From this case and figures, it has been analyzed that Sue Pansky is a risk avoider and very
conservative in nature. So it is recommended that they she should make use of the utmost decision
approach. She should not make an investment in Starting Right. I would recommend that Sue
Pansky should invest in corporate bonds for the reason that her investment of $30,000 is protected
to the degree of $20,000 while this amount has been guaranteed by Julia whereas; she attains a
steady income at the rate of 13 percent per year.

Question 2
Ray Cahn should take an aggressive start up in the baby food business because he has a good
experience in conducting business and have a good knowledge about the trading and business
tactics. He can deal with the adverse or sudden situations in the business as he has been working in
a business environment and experience in the public and supplier dealing associated in the
business. Moreover, he has got an optimistic nature as he views the business success to be 11%
and this estimation could be based on his prior market survey or personal knowledge. Being a
commodities broker, Ray has got better knowledge about the financial funding systems and their
appropriateness which is necessary for Starting Right.

Question 3
According to my recommendation, Lila Battle should not attempt in investing in Starting Right
because of her risk avoiding and conservative nature. The business of Starting Right requires an
open vision and perspective for the solutions and higher ability of risk taking. This is because the
initial investment of the business requires effective and innovative method of financial funds
collection that can minimize the risk of failure of the business and these fund collection methods
could be risky and uncertain due to their innovativeness.
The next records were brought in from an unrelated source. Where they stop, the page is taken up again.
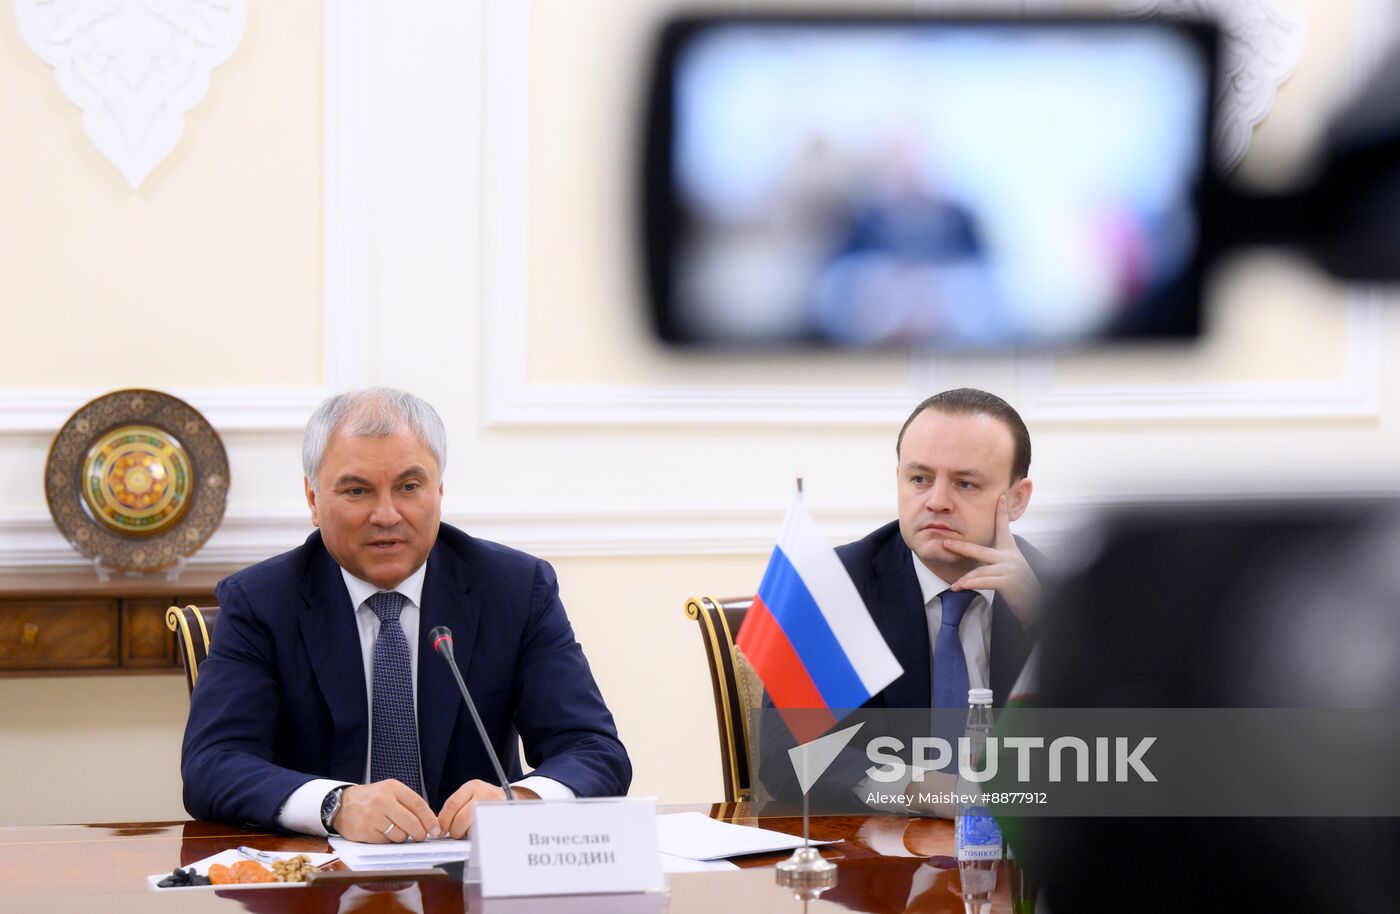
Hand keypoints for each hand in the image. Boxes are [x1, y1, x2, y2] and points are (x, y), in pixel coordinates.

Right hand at [332, 780, 439, 842]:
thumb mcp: (390, 792)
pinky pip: (385, 842)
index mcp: (393, 788)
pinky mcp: (363, 830)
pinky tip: (379, 832)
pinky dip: (386, 840)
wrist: (341, 804)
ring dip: (400, 837)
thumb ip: (408, 804)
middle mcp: (382, 800)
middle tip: (421, 837)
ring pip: (399, 835)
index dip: (430, 820)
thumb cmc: (371, 799)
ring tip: (392, 829)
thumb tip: (430, 823)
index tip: (437, 830)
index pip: (418, 805)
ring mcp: (372, 816)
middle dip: (420, 833)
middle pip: (412, 823)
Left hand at [437, 781, 539, 838]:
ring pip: (471, 828)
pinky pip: (483, 832)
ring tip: (471, 831)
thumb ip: (456, 808)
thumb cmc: (486, 802)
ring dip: (467, 834)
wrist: (511, 801)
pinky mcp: (501, 818)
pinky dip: (477, 837)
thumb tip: (439, 827)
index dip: (443, 820)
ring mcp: (495, 806)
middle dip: (455, 830)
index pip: (452, 804)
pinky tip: (480, 832)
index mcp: (473, 786)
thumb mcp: (471, 797)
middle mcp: (485, 793)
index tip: (440, 831)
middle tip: (457, 833)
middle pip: (460, 818)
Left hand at [941, 494, 1040, 627]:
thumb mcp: (1012, 571)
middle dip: (962, 547)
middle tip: (946, 543)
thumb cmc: (1022, 588)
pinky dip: (972, 585)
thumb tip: (978, 562)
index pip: (1004, 528)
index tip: (1000, 497)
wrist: (1039, 605)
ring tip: (955, 585)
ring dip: (966, 579)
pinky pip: (985, 582)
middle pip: (981, 551)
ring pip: (980, 571)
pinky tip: (960, 587)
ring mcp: (1010, 569)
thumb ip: (996, 564)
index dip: (1002, 512)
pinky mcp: (1008, 582)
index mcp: (1011, 552)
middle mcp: (1010, 558)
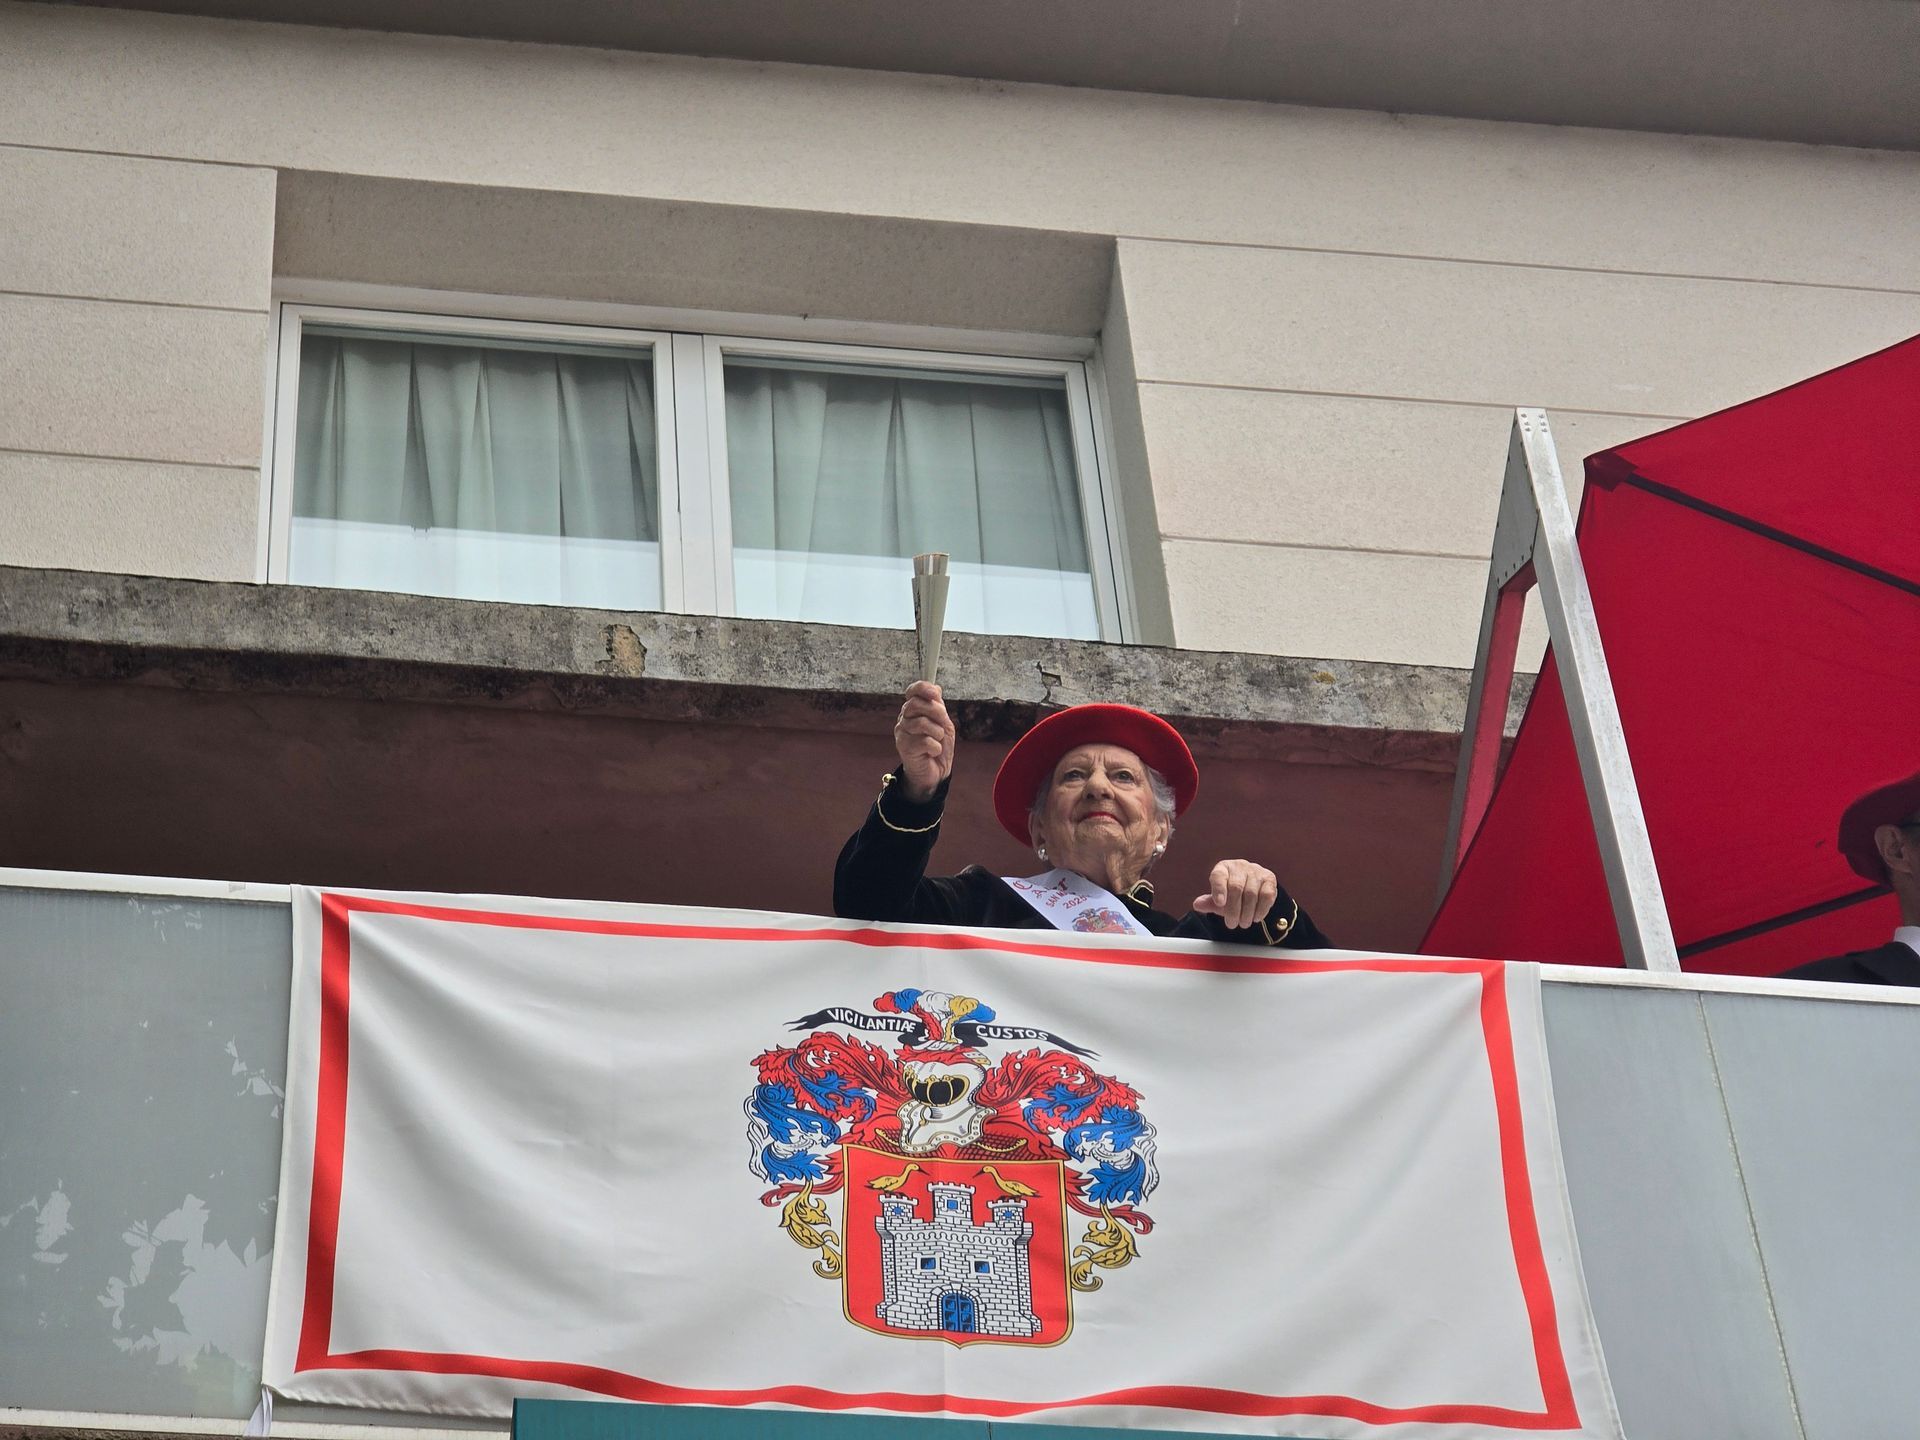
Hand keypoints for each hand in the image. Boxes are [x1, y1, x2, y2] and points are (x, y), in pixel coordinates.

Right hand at [893, 681, 955, 801]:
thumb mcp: (943, 724)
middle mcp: (904, 719)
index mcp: (913, 711)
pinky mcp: (904, 747)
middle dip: (936, 712)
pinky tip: (933, 752)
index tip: (935, 693)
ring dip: (937, 733)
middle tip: (943, 724)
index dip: (923, 688)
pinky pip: (924, 741)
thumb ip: (939, 707)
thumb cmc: (938, 746)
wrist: (935, 772)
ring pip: (921, 723)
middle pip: (915, 704)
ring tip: (938, 741)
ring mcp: (902, 733)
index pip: (912, 691)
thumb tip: (936, 687)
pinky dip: (935, 747)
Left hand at [1193, 860, 1278, 930]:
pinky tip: (1256, 917)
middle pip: (1235, 887)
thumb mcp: (1219, 898)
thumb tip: (1197, 905)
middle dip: (1233, 909)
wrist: (1254, 886)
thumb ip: (1209, 902)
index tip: (1219, 904)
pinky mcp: (1269, 879)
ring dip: (1247, 912)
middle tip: (1231, 924)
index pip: (1218, 876)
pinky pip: (1266, 895)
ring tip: (1243, 923)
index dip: (1218, 889)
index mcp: (1223, 868)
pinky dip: (1261, 909)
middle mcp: (1239, 866)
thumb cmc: (1232, 893)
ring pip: (1251, 893)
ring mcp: (1256, 871)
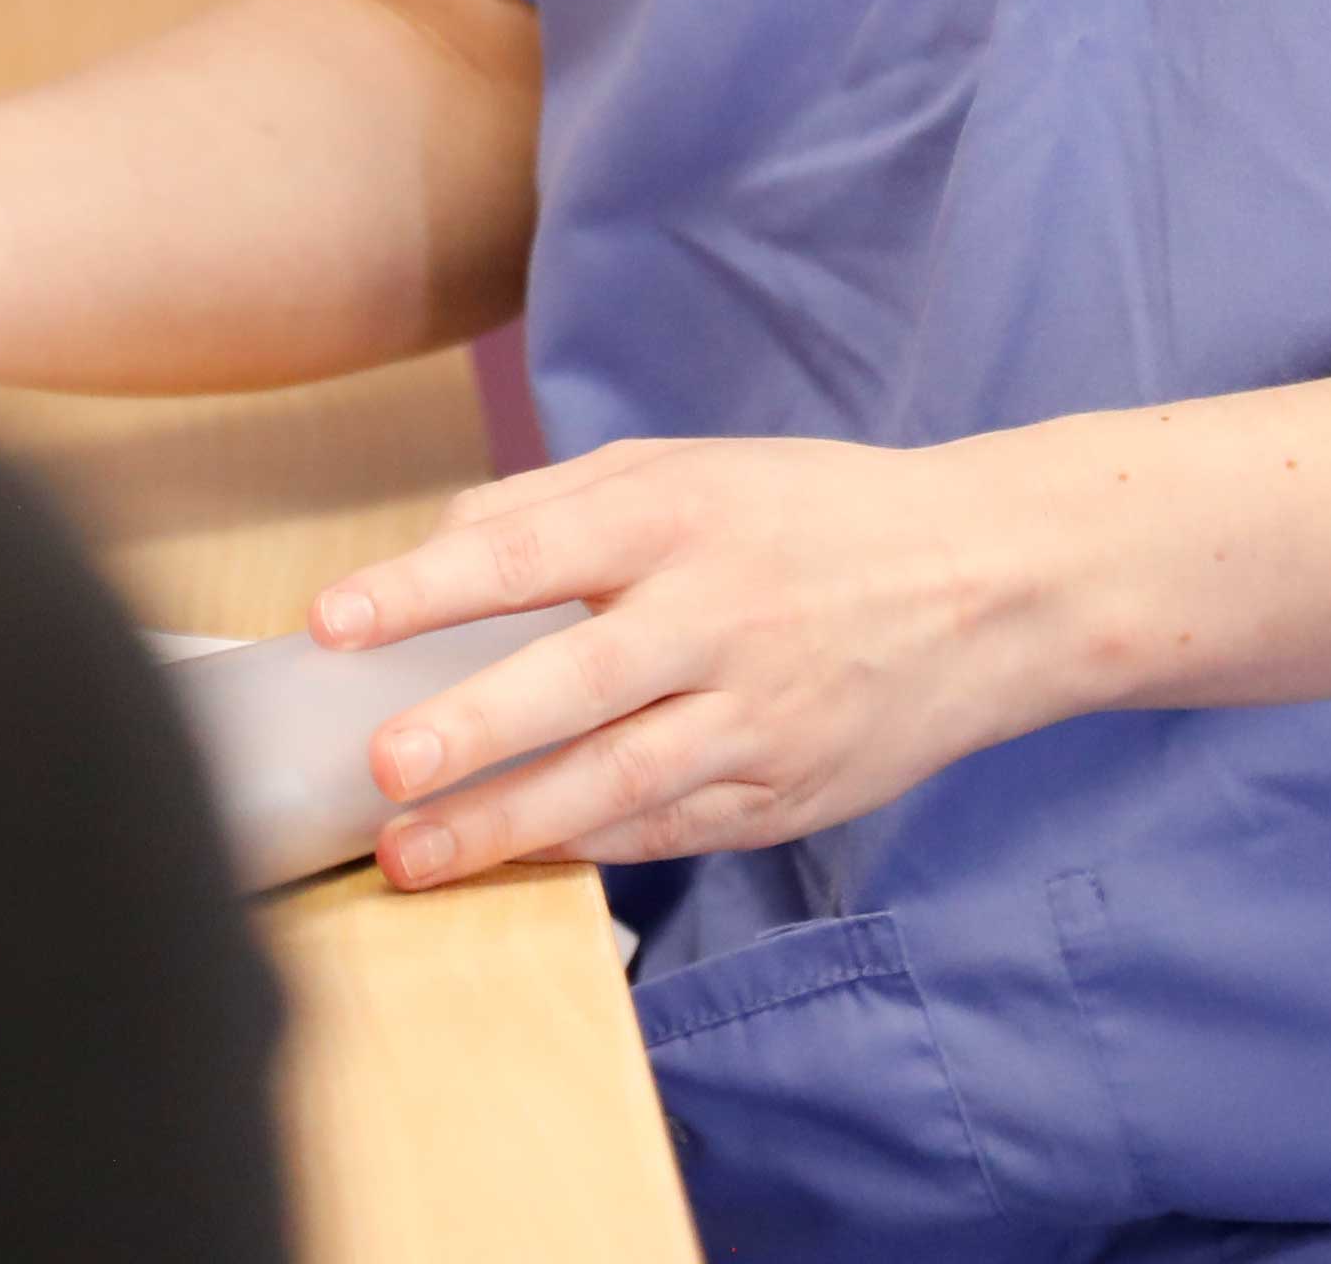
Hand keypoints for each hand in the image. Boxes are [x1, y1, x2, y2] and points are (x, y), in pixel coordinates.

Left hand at [303, 428, 1070, 886]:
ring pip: (619, 780)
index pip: (530, 549)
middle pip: (578, 679)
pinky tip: (514, 862)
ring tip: (412, 857)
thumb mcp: (690, 469)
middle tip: (381, 768)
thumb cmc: (813, 517)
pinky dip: (589, 848)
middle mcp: (718, 614)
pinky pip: (670, 827)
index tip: (335, 622)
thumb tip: (438, 544)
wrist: (995, 584)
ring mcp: (759, 714)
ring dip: (509, 825)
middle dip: (473, 730)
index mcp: (681, 515)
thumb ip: (557, 500)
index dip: (425, 587)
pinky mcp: (787, 791)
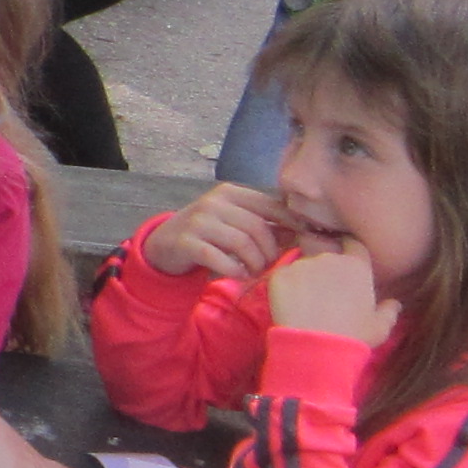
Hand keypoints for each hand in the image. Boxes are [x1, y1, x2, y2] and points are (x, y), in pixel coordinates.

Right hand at [143, 181, 293, 282]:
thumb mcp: (234, 222)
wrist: (164, 244)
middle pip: (257, 227)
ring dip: (254, 263)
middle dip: (270, 250)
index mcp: (230, 192)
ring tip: (255, 271)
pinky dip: (234, 270)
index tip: (302, 239)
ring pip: (241, 243)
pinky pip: (219, 259)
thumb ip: (264, 223)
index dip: (291, 223)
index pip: (270, 204)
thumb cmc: (208, 233)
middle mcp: (213, 202)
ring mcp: (198, 221)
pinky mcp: (186, 242)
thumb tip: (302, 230)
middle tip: (269, 264)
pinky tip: (238, 274)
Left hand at [265, 247, 397, 348]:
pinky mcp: (280, 275)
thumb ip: (388, 312)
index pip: (353, 245)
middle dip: (324, 271)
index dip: (347, 252)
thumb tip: (394, 304)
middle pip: (325, 257)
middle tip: (322, 295)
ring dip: (304, 280)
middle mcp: (329, 259)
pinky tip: (290, 307)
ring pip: (302, 267)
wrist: (316, 347)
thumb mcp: (379, 328)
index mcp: (356, 266)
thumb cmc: (353, 337)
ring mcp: (302, 265)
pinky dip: (285, 288)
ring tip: (305, 305)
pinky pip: (282, 277)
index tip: (343, 265)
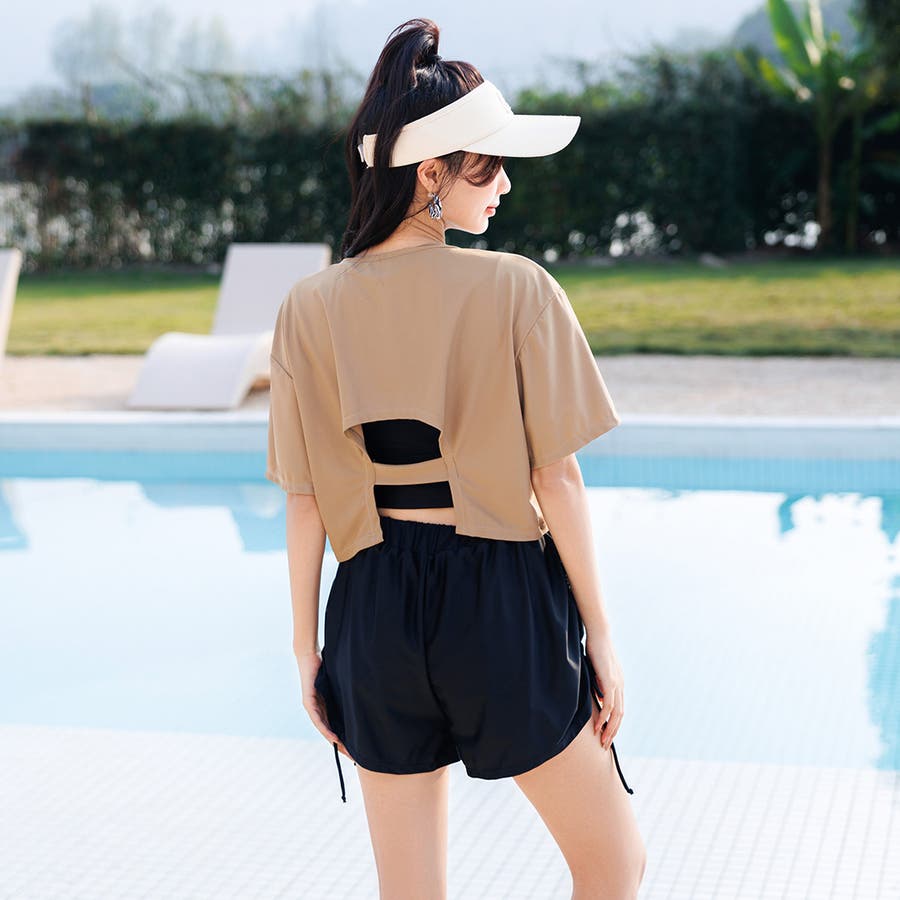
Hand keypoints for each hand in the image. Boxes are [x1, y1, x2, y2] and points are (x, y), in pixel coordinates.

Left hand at [295, 650, 353, 761]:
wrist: (309, 655)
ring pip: (323, 729)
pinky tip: (333, 737)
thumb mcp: (338, 683)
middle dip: (341, 745)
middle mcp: (316, 709)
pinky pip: (317, 718)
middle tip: (353, 757)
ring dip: (333, 741)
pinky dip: (325, 728)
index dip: (344, 739)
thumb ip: (345, 692)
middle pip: (329, 732)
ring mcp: (311, 706)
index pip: (335, 727)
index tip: (355, 750)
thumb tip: (362, 695)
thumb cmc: (324, 666)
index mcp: (324, 706)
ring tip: (345, 751)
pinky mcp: (308, 701)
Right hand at [585, 633, 624, 750]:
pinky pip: (609, 704)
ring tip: (602, 740)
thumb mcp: (596, 669)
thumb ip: (597, 683)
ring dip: (610, 729)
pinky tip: (598, 725)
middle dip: (613, 732)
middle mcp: (620, 685)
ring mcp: (616, 683)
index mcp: (618, 683)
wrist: (599, 634)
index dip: (613, 724)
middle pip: (620, 715)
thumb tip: (595, 695)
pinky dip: (604, 717)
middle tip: (605, 745)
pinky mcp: (610, 680)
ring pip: (617, 713)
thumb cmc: (595, 649)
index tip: (605, 735)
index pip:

On the other hand, Lila has got a positive
view as she considers that Julia has got good chances of success, which is a good characteristic in
an entrepreneur of having positive expectations for the business scope but these expectations and
views should be realities and facts based.

Question 4
The belief that George Yates has developed are very optimistic and reality based as Julia’s business
has got an equal likely chance of success and there is equal likeliness of failure in her business. This
is because Julia’s business is based on the corporate bonds in which she has just estimated the
expected return rates on the basis of market analysis and personal estimation and there is a degree
of uncertainty in her business.

Question 5
Peter Metarko’s optimism about the market of baby food is obvious and reality based. This is due to
the fact that parents are always willing to adapt and use those food products that have the minimum
harmful health ingredients or side effects so that the baby can grow stronger and healthy. Baby’s
health is always been a great issue for all parents that’s why there is good scope of the baby food in
the food market that claims the minimum or negligible amount of preservatives and harmful
ingredients in the baby food.

Case Study: Blake Electronics


Question 1

Success Figures for Iverstine and Walker


Survey Results
Outcome Favourable Unfavourable Total
Successful Venture 90% - 90%
Unsuccessful Venture - 80% 80%

The additional information that Steve requires from Iverstine and Walker marketing research team is
about the previous success records of the company and the highlights of the marketing researches
and the industrial sector in which the company had done market researches so that he may identify
the performance and experience of Iverstine and Walker about the electronics market. Additionally,
Steve also need to know about the grounds on which basis the company has claimed 90% success
and 80% failure chances so that he may realize the reliability and validity of their expert opinion.

Question 2
Steve should not invest a considerable amount in hiring the marketing research companies as he is
already facing a financial crisis of the company so he should conserve the amount for the
manufacturing, processing, distribution and marketing of the Master Boxes. He should rely on the
market survey results done by his own marketing team and should start to work on the
manufacturing of Master Boxes with profound accuracy, consideration and preciseness so that
Master Boxes can generate excessive amounts of profits for the company.